→ **Task objective**
Your answer should be the full data, transcribed exactly, with no pictures in it.

→ **Data records**

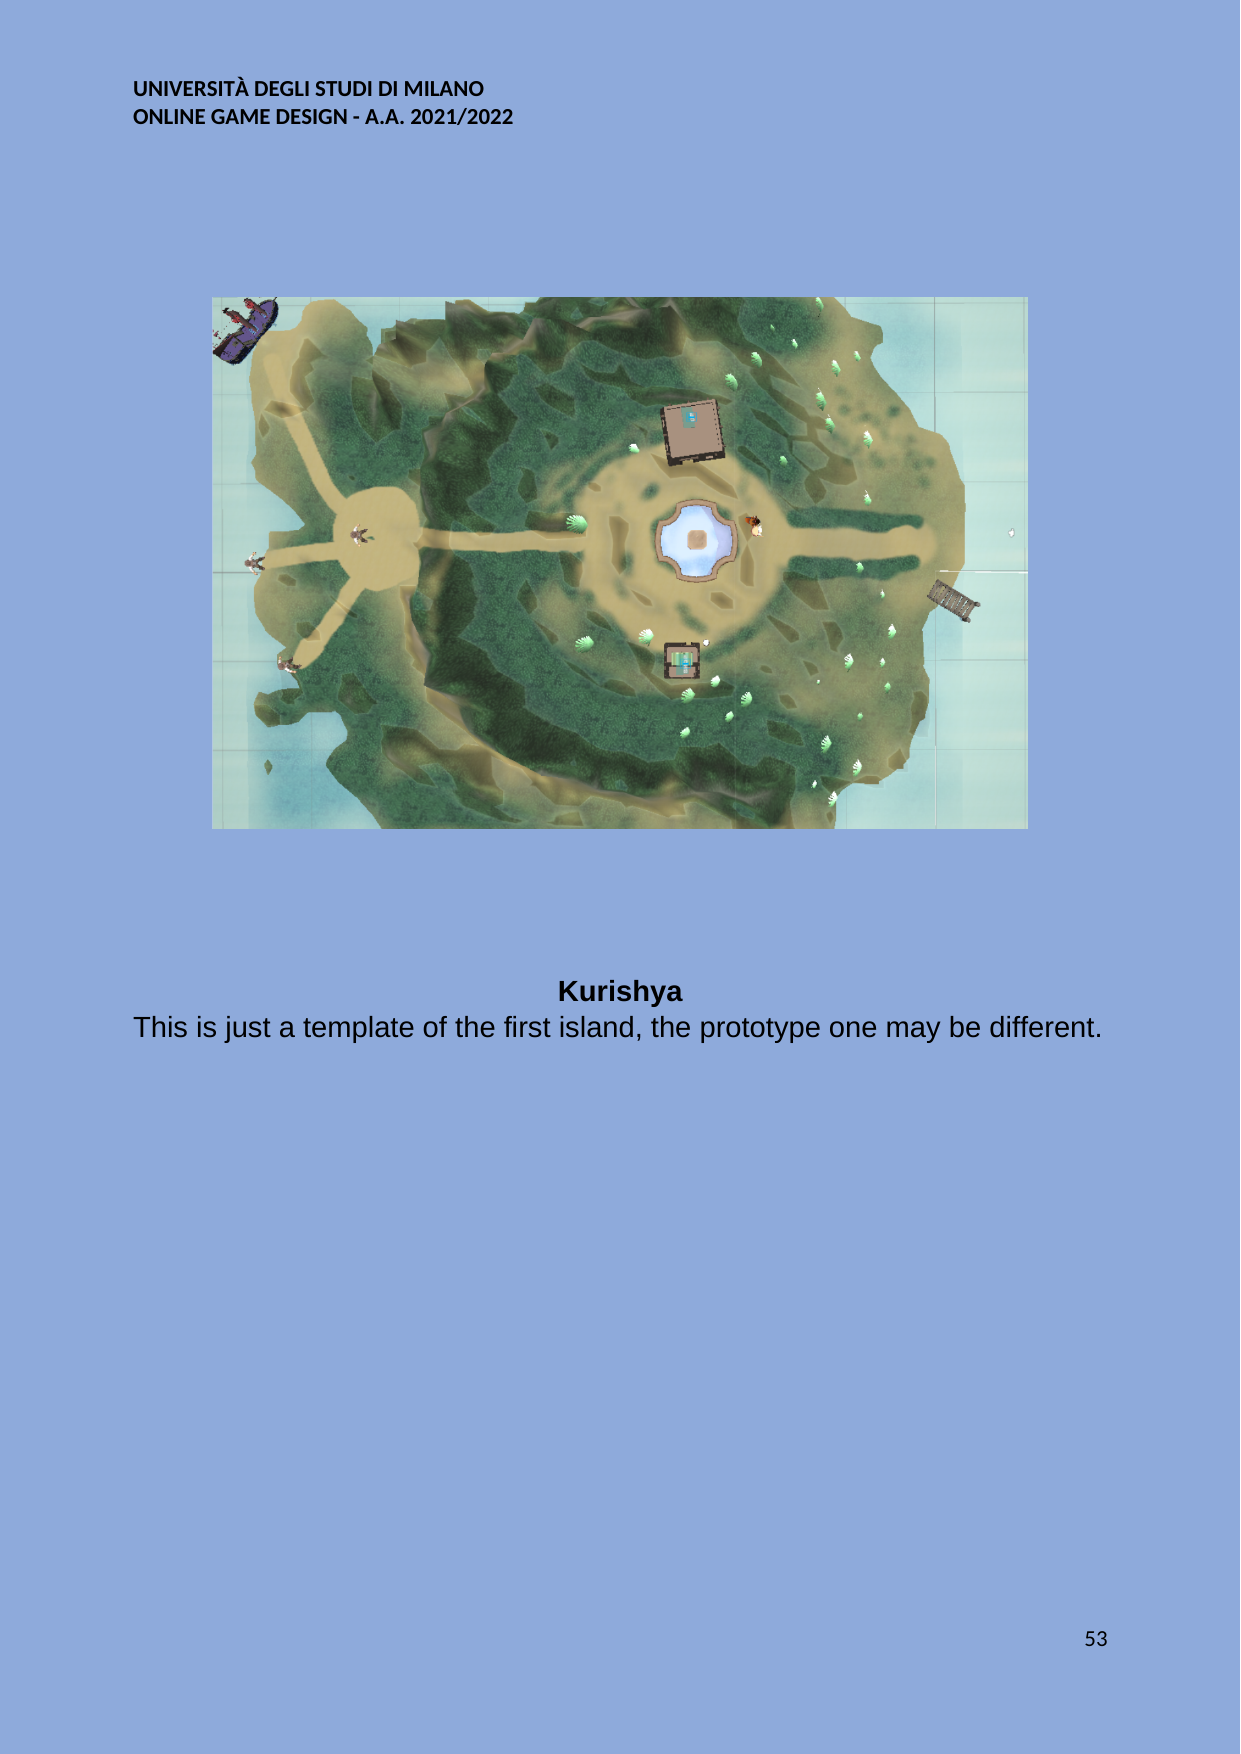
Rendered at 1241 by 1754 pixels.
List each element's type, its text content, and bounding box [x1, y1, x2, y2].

text Kurishya [133, 207, 1107, 1008]
text This is just a template of the first island, the prototype one may be different. [133, 1010, 1107, 1044]
picture [213, 297, 1027, 829]
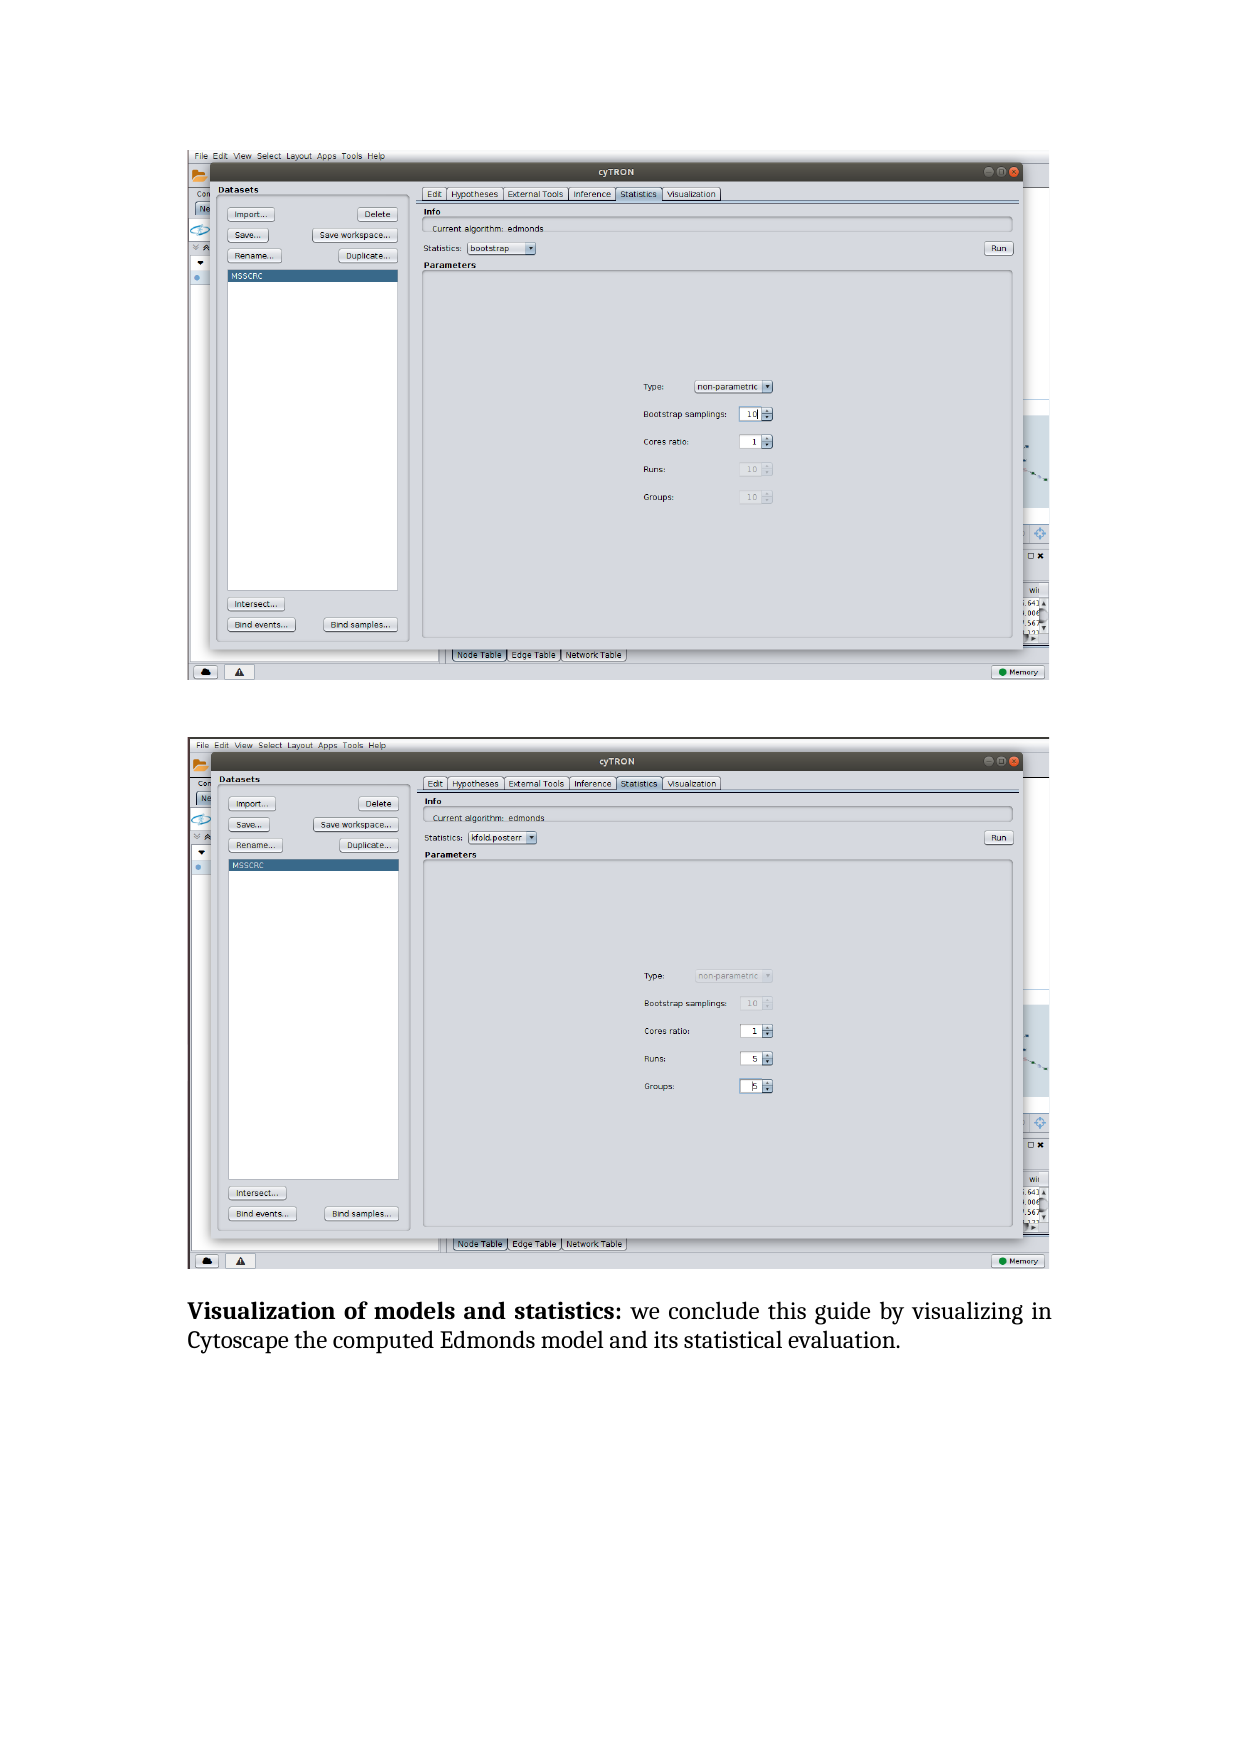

→ **Reply to the exercise**
Rendered at 1241 by 1754 pixels.
List each element's type, its text content, and bounding box [x1, y1, x2, y2].

text Kurishya [133, 207, 1107, 1008]
text This is just a template of the first island, the prototype one may be different. [133, 1010, 1107, 1044]
picture [213, 297, 1027, 829]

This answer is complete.